# The task
Begin at the top of the following data. Copy each line exactly until you have copied the line containing "FIGURE 7 Leaf".

[Collected data]

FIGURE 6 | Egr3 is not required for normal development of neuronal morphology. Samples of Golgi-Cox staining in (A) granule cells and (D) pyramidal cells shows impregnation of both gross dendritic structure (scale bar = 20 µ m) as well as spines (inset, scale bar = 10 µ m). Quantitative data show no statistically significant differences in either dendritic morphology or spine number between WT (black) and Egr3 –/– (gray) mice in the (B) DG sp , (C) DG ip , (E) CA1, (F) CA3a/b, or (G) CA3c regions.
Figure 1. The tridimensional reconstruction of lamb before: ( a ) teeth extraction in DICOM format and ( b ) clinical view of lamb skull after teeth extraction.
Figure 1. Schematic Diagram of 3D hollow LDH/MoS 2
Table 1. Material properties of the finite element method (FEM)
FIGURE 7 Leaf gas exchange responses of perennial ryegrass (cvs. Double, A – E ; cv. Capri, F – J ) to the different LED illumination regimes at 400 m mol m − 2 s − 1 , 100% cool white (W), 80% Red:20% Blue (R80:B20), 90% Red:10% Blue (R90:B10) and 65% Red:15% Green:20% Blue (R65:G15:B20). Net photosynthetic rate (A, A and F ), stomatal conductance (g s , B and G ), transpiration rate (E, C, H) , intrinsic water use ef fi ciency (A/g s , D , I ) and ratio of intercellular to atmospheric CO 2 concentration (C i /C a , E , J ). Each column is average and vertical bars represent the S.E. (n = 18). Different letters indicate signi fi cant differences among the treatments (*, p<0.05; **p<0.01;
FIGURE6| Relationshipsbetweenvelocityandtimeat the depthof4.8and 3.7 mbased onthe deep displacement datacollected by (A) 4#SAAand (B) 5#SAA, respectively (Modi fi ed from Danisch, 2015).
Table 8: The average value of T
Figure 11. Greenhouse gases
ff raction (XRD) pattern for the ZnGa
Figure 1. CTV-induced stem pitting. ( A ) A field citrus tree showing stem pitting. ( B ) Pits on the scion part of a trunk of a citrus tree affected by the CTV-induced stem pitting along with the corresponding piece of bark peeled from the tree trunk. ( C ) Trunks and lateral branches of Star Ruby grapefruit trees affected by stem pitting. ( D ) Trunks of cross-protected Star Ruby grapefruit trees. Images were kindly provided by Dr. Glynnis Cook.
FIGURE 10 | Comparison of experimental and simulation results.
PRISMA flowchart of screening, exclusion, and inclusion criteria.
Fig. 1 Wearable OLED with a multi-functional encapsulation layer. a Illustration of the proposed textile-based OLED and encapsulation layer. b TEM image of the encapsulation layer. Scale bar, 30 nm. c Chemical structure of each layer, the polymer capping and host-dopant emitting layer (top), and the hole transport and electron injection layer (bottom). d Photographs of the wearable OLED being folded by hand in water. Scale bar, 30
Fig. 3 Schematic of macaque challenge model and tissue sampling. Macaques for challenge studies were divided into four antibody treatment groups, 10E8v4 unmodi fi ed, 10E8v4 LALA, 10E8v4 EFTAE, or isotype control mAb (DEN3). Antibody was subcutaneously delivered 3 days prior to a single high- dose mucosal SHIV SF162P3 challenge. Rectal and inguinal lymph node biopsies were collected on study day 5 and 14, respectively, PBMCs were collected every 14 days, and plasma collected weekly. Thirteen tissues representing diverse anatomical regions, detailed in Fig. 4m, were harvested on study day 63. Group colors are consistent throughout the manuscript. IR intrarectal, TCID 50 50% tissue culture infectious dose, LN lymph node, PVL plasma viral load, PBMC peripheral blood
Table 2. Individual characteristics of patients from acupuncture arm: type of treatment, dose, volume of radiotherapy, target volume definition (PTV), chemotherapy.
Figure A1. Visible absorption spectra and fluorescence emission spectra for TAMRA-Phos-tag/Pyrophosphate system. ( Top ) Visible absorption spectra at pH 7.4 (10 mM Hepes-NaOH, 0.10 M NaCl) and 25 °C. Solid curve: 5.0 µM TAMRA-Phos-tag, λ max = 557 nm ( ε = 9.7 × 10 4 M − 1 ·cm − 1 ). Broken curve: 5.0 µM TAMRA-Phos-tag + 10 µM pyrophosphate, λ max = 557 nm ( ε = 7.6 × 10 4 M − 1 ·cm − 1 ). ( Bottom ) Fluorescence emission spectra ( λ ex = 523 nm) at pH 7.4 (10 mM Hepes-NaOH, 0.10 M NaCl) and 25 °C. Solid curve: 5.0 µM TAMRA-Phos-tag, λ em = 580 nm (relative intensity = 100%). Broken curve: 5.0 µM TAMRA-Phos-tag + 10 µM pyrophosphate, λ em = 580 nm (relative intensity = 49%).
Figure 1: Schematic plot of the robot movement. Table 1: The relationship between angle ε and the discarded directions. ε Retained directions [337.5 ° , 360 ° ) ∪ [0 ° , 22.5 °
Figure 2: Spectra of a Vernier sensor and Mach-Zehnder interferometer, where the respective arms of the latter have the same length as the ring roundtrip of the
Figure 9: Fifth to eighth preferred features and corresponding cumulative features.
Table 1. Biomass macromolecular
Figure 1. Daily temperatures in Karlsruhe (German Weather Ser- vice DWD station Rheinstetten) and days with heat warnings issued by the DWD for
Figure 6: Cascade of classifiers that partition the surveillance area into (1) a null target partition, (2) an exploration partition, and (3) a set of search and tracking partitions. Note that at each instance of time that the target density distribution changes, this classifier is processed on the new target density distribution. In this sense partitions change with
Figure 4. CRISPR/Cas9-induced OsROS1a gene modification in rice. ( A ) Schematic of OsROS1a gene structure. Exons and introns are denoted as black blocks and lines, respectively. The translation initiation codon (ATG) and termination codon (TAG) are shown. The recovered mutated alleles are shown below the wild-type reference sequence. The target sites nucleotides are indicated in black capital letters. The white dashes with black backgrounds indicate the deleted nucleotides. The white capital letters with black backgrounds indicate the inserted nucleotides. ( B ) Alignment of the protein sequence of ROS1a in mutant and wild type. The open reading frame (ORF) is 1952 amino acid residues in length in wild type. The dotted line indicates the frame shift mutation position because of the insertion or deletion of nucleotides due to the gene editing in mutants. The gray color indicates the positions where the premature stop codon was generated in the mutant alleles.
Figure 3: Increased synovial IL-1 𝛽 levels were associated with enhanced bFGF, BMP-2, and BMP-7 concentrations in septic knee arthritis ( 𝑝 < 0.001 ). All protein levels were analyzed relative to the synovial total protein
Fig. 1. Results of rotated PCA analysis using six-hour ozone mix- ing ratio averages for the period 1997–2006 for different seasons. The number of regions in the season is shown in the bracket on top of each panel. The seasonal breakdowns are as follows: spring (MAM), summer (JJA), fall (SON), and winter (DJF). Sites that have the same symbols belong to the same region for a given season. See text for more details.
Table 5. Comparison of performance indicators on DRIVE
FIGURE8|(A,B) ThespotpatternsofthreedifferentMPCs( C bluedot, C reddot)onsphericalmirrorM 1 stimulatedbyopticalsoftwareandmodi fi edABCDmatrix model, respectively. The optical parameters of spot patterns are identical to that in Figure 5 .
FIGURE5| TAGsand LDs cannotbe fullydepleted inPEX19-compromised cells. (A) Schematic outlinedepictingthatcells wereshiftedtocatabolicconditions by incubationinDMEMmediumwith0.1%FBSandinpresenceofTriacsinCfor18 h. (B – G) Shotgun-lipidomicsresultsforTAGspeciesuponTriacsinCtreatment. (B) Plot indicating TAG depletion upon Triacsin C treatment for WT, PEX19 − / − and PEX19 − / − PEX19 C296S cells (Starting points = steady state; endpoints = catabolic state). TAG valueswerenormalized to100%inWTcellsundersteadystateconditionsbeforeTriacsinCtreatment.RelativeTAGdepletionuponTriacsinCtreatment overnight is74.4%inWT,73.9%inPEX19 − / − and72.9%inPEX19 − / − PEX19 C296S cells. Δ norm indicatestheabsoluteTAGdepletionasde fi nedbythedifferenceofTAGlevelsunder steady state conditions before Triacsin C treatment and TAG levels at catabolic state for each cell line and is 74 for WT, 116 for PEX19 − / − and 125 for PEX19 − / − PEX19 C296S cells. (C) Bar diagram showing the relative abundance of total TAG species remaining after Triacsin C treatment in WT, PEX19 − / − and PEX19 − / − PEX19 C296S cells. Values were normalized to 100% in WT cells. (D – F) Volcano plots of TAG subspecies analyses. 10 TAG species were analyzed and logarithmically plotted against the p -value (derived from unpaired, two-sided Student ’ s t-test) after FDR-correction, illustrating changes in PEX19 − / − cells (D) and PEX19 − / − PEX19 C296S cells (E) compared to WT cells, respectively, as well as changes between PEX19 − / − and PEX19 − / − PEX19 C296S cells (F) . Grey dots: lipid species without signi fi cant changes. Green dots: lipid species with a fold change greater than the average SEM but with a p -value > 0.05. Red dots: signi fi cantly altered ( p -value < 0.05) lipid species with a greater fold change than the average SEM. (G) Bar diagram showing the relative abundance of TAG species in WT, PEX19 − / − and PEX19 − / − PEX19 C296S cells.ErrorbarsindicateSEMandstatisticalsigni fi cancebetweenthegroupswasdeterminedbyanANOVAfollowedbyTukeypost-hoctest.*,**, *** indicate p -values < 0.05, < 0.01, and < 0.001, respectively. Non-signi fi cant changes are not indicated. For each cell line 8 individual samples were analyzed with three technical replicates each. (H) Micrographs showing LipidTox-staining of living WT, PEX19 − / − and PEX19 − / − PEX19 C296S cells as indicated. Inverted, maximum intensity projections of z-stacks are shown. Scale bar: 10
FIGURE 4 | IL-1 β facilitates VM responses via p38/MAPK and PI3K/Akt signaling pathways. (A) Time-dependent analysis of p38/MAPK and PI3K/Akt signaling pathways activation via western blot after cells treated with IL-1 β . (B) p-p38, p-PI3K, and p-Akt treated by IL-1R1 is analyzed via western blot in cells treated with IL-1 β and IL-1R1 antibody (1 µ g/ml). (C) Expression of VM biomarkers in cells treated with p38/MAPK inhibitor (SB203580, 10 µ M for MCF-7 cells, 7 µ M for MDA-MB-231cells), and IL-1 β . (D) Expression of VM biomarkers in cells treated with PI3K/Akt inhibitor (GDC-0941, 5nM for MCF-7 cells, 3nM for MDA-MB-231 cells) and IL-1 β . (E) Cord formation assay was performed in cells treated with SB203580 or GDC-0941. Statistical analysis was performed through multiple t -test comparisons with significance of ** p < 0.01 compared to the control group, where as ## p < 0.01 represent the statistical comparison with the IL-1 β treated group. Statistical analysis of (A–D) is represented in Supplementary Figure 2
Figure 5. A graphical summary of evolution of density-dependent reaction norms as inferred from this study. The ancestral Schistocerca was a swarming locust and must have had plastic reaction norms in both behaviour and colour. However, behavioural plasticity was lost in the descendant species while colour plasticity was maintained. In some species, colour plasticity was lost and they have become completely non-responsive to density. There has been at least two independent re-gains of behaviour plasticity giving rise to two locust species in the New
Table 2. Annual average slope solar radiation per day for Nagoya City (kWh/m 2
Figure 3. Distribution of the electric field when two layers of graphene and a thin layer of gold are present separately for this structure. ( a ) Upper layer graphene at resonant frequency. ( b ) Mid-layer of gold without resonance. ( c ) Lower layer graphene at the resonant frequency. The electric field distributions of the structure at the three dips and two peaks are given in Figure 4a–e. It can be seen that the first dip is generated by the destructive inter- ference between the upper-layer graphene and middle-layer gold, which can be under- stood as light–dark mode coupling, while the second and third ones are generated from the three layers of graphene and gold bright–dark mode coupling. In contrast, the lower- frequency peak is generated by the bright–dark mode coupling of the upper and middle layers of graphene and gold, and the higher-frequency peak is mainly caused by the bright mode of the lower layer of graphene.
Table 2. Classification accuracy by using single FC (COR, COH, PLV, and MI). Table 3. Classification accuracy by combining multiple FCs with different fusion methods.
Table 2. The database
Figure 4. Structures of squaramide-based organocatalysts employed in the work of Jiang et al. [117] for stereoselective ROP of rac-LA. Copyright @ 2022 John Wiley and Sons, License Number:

# Task response
FIGURE 6 | Egr3 is not required for normal development of neuronal morphology. Samples of Golgi-Cox staining in (A) granule cells and (D) pyramidal cells shows impregnation of both gross dendritic structure (scale bar = 20 µ m) as well as spines (inset, scale bar = 10 µ m). Quantitative data show no statistically significant differences in either dendritic morphology or spine number between WT (black) and Egr3 –/– (gray) mice in the (B) DG sp , (C) DG ip , (E) CA1, (F) CA3a/b, or (G) CA3c regions.
Figure 1. The tridimensional reconstruction of lamb before: ( a ) teeth extraction in DICOM format and ( b ) clinical view of lamb skull after teeth extraction.
Figure 1. Schematic Diagram of 3D hollow LDH/MoS 2
Table 1. Material properties of the finite element method (FEM)
FIGURE 7 Leaf gas exchange responses of perennial ryegrass (cvs. Double, A – E ; cv. Capri, F – J ) to the different LED illumination regimes at 400 m mol m − 2 s − 1 , 100% cool white (W), 80% Red:20% Blue (R80:B20), 90% Red:10% Blue (R90:B10) and 65% Red:15% Green:20% Blue (R65:G15:B20). Net photosynthetic rate (A, A and F ), stomatal conductance (g s , B and G ), transpiration rate (E, C, H) , intrinsic water use ef fi ciency (A/g s , D , I ) and ratio of intercellular to atmospheric CO 2 concentration (C i /C a , E , J ). Each column is average and vertical bars represent the S.E. (n = 18). Different letters indicate signi fi cant differences among the treatments (*, p<0.05; **p<0.01;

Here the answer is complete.